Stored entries

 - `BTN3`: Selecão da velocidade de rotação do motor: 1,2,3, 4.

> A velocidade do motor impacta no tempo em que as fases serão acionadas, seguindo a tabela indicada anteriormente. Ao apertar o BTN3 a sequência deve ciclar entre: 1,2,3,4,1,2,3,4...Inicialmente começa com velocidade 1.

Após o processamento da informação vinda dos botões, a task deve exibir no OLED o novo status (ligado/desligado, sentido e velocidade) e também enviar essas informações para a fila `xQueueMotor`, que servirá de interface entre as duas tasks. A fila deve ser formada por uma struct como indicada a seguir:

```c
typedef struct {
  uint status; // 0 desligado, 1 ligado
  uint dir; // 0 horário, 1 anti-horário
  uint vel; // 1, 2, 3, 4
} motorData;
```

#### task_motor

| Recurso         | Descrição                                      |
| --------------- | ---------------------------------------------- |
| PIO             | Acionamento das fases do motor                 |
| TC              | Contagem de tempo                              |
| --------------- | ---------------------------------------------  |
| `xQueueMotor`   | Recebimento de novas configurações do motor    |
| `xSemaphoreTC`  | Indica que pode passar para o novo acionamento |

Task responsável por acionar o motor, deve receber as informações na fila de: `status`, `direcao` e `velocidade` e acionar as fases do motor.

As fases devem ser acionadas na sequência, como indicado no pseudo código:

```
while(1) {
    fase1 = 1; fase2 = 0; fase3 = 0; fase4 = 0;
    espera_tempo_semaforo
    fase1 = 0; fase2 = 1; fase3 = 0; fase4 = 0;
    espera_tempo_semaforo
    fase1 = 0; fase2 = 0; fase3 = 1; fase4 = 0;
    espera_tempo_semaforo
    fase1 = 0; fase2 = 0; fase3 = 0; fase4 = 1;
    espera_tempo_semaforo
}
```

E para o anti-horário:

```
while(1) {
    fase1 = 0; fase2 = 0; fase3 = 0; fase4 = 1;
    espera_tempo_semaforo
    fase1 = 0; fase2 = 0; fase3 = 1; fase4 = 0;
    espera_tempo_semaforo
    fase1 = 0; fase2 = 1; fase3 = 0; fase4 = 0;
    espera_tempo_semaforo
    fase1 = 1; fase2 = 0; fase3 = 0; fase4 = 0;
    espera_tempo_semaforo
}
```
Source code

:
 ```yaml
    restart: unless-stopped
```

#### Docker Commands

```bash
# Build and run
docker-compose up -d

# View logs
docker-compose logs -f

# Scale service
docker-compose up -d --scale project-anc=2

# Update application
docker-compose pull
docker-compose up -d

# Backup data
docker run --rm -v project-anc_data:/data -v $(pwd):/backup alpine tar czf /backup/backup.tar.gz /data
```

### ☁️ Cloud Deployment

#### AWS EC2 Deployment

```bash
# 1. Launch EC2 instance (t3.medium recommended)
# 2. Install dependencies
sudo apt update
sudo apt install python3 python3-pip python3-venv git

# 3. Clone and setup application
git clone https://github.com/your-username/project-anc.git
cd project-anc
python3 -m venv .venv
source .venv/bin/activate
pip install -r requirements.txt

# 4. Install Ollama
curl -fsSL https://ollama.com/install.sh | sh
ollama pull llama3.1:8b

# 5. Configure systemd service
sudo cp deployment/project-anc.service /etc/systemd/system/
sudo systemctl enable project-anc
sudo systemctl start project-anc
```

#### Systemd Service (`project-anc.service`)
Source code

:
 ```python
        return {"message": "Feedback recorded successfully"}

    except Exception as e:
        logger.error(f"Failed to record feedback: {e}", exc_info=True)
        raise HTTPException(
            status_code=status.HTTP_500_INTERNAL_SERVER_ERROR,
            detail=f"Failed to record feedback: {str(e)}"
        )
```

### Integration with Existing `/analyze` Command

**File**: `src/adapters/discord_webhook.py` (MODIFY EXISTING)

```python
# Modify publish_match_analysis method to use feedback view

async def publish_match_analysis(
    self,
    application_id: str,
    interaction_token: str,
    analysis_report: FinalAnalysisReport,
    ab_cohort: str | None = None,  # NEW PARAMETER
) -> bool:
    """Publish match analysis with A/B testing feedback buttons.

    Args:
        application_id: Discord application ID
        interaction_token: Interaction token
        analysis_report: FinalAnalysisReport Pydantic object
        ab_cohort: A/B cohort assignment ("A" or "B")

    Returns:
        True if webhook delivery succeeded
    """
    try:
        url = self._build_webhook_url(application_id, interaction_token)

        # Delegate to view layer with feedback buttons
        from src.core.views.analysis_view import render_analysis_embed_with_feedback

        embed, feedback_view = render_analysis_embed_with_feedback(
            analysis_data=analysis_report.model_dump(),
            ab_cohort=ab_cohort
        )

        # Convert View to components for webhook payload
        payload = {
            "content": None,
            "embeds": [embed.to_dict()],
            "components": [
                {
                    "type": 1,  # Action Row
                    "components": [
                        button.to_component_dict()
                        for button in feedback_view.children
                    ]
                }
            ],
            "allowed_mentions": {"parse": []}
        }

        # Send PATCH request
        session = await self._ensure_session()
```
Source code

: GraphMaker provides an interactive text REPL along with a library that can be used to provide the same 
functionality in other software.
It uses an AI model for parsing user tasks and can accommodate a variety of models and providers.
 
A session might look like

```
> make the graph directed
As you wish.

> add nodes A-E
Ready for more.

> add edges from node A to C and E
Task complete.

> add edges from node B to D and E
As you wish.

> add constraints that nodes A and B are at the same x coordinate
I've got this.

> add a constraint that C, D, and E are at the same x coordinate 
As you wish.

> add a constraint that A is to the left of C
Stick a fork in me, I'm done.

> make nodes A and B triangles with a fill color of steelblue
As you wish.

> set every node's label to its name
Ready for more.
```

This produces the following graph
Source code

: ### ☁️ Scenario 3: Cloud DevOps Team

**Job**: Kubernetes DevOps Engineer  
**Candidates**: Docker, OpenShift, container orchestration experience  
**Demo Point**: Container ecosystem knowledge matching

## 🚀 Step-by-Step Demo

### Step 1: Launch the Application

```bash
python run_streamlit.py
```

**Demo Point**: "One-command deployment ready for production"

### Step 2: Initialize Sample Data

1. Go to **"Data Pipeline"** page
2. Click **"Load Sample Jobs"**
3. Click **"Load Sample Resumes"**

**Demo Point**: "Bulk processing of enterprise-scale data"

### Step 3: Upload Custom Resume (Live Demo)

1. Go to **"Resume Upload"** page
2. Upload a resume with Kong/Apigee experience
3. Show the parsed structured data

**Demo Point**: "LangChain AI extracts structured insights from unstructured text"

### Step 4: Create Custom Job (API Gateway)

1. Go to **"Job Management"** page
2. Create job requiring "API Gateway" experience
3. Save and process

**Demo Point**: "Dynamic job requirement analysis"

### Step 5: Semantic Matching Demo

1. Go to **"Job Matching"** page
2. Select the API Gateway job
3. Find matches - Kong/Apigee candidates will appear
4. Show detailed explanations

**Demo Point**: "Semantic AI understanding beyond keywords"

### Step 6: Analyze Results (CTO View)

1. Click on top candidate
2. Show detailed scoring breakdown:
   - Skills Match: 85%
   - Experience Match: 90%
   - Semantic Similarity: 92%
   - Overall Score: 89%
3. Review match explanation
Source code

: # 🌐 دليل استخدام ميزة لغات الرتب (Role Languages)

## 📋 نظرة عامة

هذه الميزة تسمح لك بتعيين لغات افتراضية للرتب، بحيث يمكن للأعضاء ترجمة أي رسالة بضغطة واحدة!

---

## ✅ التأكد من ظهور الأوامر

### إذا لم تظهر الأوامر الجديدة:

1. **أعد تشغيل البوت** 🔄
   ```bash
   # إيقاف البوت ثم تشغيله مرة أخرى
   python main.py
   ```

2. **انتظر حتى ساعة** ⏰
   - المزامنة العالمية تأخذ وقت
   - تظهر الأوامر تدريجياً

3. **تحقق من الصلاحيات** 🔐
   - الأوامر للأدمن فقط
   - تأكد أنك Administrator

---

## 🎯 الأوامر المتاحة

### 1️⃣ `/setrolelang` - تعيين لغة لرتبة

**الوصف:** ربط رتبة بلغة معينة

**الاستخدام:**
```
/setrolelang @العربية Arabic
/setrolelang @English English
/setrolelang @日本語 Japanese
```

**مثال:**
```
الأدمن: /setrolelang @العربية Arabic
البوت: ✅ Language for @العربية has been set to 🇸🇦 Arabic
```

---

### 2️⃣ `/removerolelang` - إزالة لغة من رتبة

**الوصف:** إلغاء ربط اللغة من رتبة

WORK TASK —
Look above for lines with the word "desligado" and copy them all.

EXERCISE SOLUTION —
Após o processamento da informação vinda dos botões, a task deve exibir no OLED o novo status (ligado/desligado, sentido e velocidade) e também enviar essas informações para a fila `xQueueMotor`, que servirá de interface entre as duas tasks. A fila deve ser formada por uma struct como indicada a seguir:
  uint status; // 0 desligado, 1 ligado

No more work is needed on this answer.